Measurement transcription data:
+--

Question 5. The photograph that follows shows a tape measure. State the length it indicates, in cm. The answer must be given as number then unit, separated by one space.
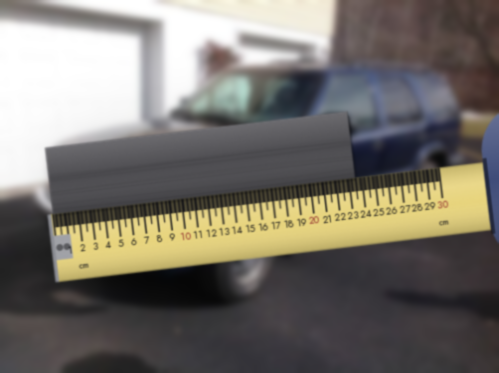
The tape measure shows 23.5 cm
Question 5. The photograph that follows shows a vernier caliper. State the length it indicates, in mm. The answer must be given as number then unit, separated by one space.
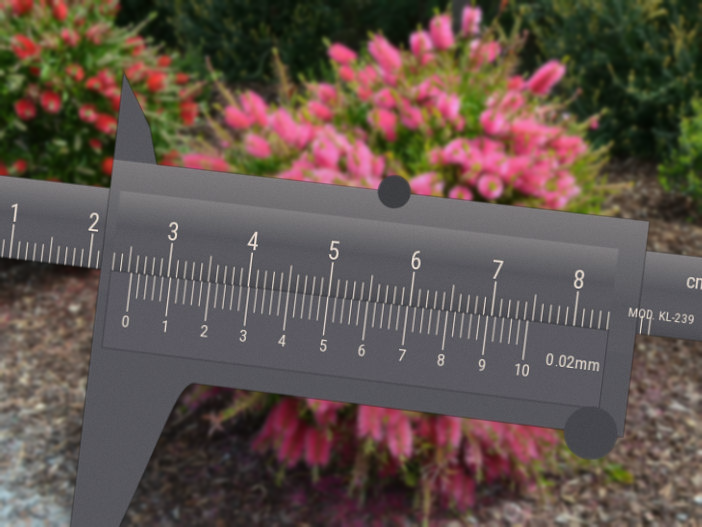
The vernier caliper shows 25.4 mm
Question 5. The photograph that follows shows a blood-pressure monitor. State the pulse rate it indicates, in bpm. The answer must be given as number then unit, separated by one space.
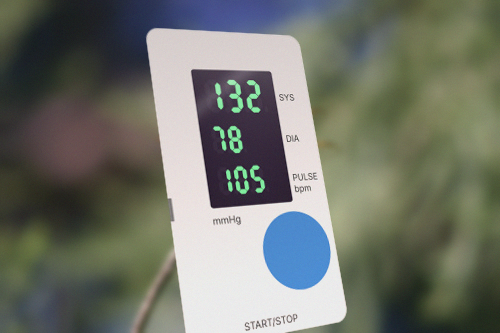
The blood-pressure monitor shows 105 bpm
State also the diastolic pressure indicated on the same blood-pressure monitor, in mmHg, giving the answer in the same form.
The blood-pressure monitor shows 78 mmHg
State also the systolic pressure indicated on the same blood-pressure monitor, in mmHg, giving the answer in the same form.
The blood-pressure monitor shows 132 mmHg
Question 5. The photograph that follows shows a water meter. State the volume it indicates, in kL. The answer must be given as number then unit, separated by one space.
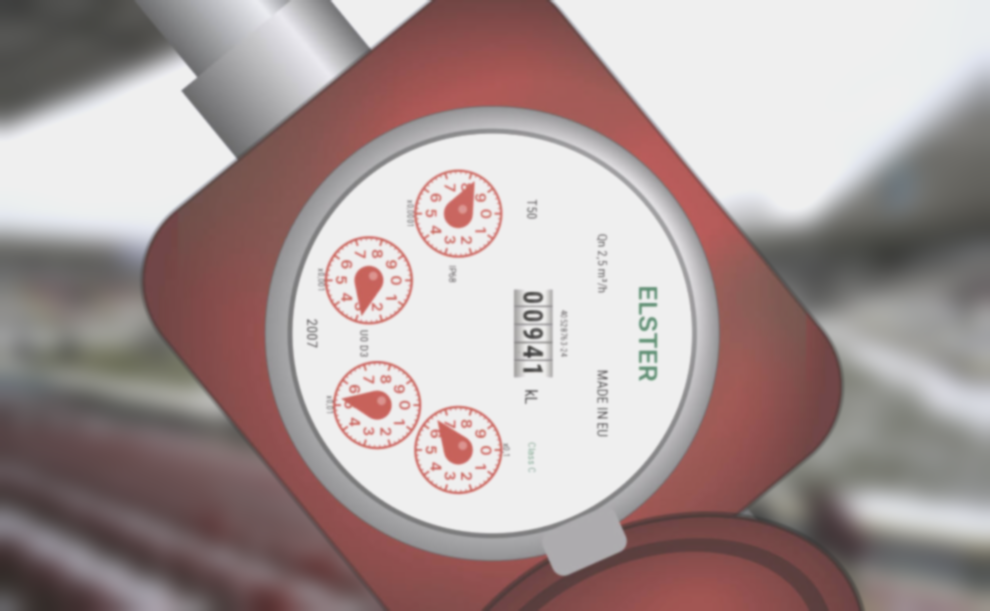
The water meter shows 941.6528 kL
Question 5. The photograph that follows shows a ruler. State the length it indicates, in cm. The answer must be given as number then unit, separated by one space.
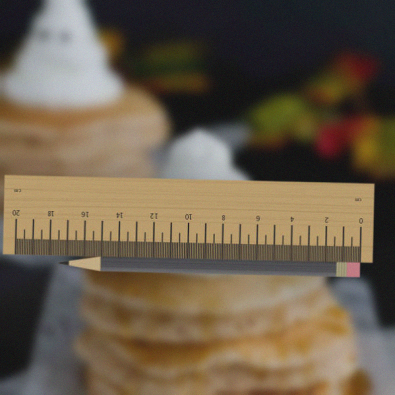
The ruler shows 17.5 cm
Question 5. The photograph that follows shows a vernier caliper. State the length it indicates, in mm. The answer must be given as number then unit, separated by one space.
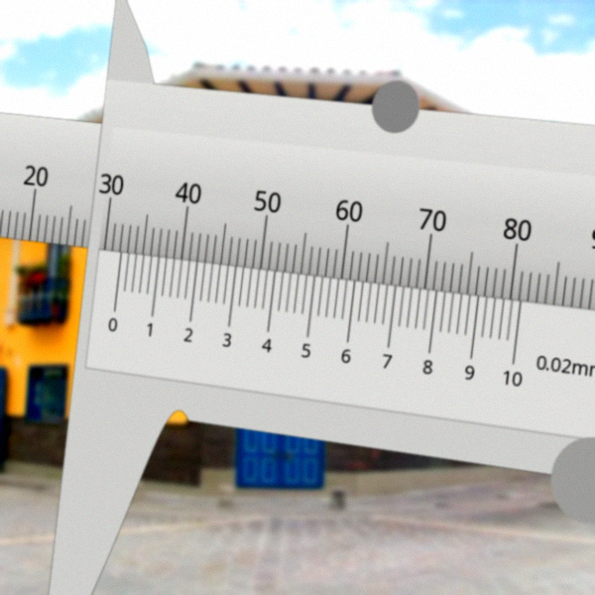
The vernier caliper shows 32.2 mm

+--

Task goal.
Output the material from the line with "Question 5. The photograph that follows shows a ruler." through the end as a two-column CSV with the columns text and answer. Each row should hold one text and the answer that follows it, with each in a single quoted field, line breaks replaced by spaces, and the pictures left out.

Output of the exercise.
text,answer
"Question 5. The photograph that follows shows a ruler. State the length it indicates, in cm. The answer must be given as number then unit, separated by one space. The ruler shows","17.5 cm"
"Question 5. The photograph that follows shows a vernier caliper. State the length it indicates, in mm. The answer must be given as number then unit, separated by one space. The vernier caliper shows","32.2 mm"